DIRECTIONS — Carry on the collection of authors' rewriting tips below, picking up right after its last sentence.
=== SELECTED TEXT ===
All About Rewriting
Rewriting – you either love it, or you don’t! Whatever the case, it needs doing … So with Nanowrimo over in a couple of weeks, I decided to ask my author friends for their number 1 rewriting tip! As you can see, there are some similar responses here again, which I always find interesting. Enjoy:
1) ‘Change your mindset’ – Sophie Hannah
Don’t try to think ‘How can I make this as short and painless as possible?’ – that will only make it feel longer and more painful. Instead, set aside loads of time and plunge right in, thinking, ‘Bring on the hard work!’ – that approach is more likely to end up with you thinking, ‘Actually, that was quicker and easier than I thought.’
BIO: Sophie Hannah is an internationally bestselling author of psychological crime fiction and poetry. Her most recent books are the Hercule Poirot continuation novel The Mystery of Three Quarters and a quirky self-help book, How to Hold a Grudge.
2) ‘Work out what you REALLY have’ – Sanjida Kay
Create a scene-by-scene chronology of what you’ve actually written, not what you think/believe/hope/wish you’d written. Ask yourself some hard questions. Does your novel work structurally? Are there plot holes? Who is telling the story? Is the right person telling the story in the right place? Is there enough ension/mystery/suspense/romance or whatever you need in the genre you’re writing? Do things happen? Does your draft go saggy anywhere? Create a new chronology to fix any of the above problems. Once you’ve got the structure right, then you can start thinking about the details. And remember: all good writing involves rewriting.
BIO: Sanjida Kay is the author of three psychological thrillers, Bone by Bone (longlisted for a CWA Steel Dagger Award, nominated as one of the best crime and thriller books of the year by the Guardian and the Sunday Express and named as an Amazon Rising Star); The Stolen Child (optioned for film and TV rights by the company that made Homeland) and latest, My Mother’s Secret. Sanjida lives in Bristol, with her husband and daughter.
3) ‘Read it on your Kindle first’ – Paula Daly
I transfer the Word document onto my Kindle. Then I can read sections of the novel anywhere: waiting rooms, the bath. There’s something about reading the manuscript in ‘real book’ form that allows me to identify the issues that need to be fixed.
=== MATERIAL SHOWN ===
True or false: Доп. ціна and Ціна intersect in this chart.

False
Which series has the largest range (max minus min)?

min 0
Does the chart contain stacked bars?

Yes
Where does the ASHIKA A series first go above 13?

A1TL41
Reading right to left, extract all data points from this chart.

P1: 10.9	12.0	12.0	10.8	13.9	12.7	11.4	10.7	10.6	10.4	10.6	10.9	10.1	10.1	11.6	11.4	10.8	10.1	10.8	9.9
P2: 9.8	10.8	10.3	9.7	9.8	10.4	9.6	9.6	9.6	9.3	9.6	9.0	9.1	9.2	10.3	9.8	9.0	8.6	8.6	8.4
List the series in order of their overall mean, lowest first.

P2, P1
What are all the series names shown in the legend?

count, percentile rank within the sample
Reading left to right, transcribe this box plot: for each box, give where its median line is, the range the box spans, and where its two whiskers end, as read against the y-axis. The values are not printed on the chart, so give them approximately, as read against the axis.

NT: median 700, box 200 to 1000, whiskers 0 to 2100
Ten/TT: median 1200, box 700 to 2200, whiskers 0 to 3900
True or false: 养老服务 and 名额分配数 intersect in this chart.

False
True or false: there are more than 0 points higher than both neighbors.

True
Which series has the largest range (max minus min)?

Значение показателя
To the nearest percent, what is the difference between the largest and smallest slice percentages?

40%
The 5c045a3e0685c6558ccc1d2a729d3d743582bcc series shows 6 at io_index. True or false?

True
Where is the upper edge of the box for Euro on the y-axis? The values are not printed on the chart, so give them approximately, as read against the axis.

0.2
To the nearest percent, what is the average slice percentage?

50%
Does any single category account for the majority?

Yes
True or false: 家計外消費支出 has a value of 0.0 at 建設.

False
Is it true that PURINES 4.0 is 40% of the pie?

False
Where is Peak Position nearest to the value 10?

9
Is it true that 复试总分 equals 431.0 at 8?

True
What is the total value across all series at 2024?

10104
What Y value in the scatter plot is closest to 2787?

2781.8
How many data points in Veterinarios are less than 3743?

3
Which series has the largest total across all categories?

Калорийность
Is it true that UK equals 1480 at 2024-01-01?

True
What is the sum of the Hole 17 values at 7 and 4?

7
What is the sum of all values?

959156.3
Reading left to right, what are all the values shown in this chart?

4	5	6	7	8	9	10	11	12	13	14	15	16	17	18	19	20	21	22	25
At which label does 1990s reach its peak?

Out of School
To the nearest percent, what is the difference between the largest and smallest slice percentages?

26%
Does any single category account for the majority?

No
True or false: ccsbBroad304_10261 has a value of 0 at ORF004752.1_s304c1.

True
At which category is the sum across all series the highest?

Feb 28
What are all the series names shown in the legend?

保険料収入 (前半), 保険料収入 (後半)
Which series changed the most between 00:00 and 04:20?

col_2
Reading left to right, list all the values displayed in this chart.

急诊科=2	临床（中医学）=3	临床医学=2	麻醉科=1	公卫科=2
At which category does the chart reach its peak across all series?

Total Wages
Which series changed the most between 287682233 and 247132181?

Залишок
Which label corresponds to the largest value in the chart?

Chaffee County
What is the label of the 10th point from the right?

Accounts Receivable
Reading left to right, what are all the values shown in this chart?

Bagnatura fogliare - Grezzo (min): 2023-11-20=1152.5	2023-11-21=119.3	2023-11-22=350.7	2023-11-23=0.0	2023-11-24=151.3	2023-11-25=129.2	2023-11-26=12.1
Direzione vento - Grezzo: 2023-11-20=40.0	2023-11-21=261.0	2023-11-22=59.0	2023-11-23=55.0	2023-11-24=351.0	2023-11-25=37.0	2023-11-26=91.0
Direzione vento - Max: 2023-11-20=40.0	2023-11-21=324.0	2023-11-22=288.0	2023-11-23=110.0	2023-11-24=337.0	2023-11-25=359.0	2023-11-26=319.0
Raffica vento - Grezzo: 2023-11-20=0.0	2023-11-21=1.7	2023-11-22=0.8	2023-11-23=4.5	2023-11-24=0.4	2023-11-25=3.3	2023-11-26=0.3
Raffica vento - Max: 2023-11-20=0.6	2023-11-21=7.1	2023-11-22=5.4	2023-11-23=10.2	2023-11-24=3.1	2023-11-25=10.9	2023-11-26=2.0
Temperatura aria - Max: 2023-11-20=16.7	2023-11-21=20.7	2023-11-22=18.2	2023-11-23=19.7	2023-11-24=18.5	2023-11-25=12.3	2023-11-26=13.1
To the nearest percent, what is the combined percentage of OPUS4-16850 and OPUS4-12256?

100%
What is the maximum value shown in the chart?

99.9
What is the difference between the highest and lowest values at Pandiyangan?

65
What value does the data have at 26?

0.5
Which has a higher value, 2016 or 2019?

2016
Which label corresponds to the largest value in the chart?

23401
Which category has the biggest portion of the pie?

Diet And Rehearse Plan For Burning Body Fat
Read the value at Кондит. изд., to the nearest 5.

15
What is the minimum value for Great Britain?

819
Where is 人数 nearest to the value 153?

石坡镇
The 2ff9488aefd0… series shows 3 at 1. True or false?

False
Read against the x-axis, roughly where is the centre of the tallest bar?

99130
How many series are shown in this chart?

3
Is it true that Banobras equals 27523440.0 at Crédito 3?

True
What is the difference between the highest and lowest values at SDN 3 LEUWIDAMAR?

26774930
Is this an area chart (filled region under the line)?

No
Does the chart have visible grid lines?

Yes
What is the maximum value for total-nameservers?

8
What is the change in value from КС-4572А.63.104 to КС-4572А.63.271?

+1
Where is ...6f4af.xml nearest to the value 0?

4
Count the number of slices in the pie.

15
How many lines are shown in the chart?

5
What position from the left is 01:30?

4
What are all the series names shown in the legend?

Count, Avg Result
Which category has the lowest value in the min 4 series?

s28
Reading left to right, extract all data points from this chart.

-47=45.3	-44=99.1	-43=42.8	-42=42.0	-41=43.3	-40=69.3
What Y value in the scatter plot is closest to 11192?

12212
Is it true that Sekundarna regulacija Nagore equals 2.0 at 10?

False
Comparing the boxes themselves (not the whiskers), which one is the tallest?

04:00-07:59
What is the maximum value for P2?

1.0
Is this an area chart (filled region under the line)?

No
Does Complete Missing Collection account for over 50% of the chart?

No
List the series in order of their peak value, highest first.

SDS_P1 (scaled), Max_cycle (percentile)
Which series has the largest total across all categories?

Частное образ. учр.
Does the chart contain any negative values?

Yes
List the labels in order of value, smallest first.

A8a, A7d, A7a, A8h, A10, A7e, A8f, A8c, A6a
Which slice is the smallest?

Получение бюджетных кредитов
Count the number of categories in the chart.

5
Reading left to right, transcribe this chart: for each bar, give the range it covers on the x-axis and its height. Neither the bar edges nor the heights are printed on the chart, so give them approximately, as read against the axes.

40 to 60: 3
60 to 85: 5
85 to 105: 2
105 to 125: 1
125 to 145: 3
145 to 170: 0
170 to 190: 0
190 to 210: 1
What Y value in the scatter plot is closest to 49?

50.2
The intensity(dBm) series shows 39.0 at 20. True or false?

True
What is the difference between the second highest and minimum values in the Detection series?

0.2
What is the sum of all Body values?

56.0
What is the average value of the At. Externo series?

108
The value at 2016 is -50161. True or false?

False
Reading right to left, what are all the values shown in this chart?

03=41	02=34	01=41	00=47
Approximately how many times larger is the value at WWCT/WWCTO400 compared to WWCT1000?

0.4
===
RESULT BELOW —
BIO: Paula Daly is the acclaimed author of five novels. She has been shortlisted for the CWA Gold Dagger Crime Novel of the Year award, and her books have been developed for the new ITV television series, Deep Water, starring Anna Friel.
4) ‘Cut 10% For Draft 2’ – James Carol
Draft 2 = Draft 1 – 10%. This simple little equation was in Stephen King’s On Writing and it works every time. Everything gets more streamlined and reads so much more smoothly. A variation on this theme goes like this: your second draft is your first draft with all the crap bits taken out. Not sure who said that one, but it’s definitely worth bearing in mind.
BIO: James Carol is the creator of the Jefferson Winter series, which includes the bestselling Broken Dolls. He also writes standalones under the name JS Carol. These include The Killing Game, which was shortlisted for a CWA steel dagger. His latest novel is Kiss Me Kill Me.
5) ‘Leave it a good while’ – Zoe Lea
Leave it a good while before you even look at your work again, the longer you leave it, the less attached you’ll be and the delete key will be your friend.
BIO: Zoe Lea is a author living in the Lake District, her first book, If He Wakes became an international kindle bestseller and her next book The Secretary is due out summer 2019.
6) ‘Listen to your editor’ – Matt Johnson
Be brave and listen to the advice of your editor. They are on your team and have your best interests at heart. They want your baby to do well just as much as you do. Trust them.
BIO: Matt Johnson, ex-cop ex soldier. Voted at No.22 in the 2018 WH Smith best-ever crime writer poll. Author of the CWA John Creasey Dagger nominated Wicked Game trilogy. Final part – End Game – out now.
7) ‘Leave it’ – Anna Mazzola
Leave a good amount of time – ideally a few weeks – between finishing the first draft and going back in. It gives you perspective and allows you to kill your darlings without remorse.
BIO: Anna Mazzola writes historical crime and Gothic fiction. Her debut novel, The Unseeing, which won an Edgar Allan Poe award, is based on the life of a real woman convicted of aiding a murder in London in 1836. Her critically acclaimed second novel, The Story Keeper, follows a folklorist’s assistant as she searches out dark fairytales and stolen girls on the Isle of Skye in 1857.
8) ‘Change the format’ – Rebecca Bradley
Read it in a different format to what you wrote it. It gives it a completely different feel. It feels like a different book. I read on my Kindle.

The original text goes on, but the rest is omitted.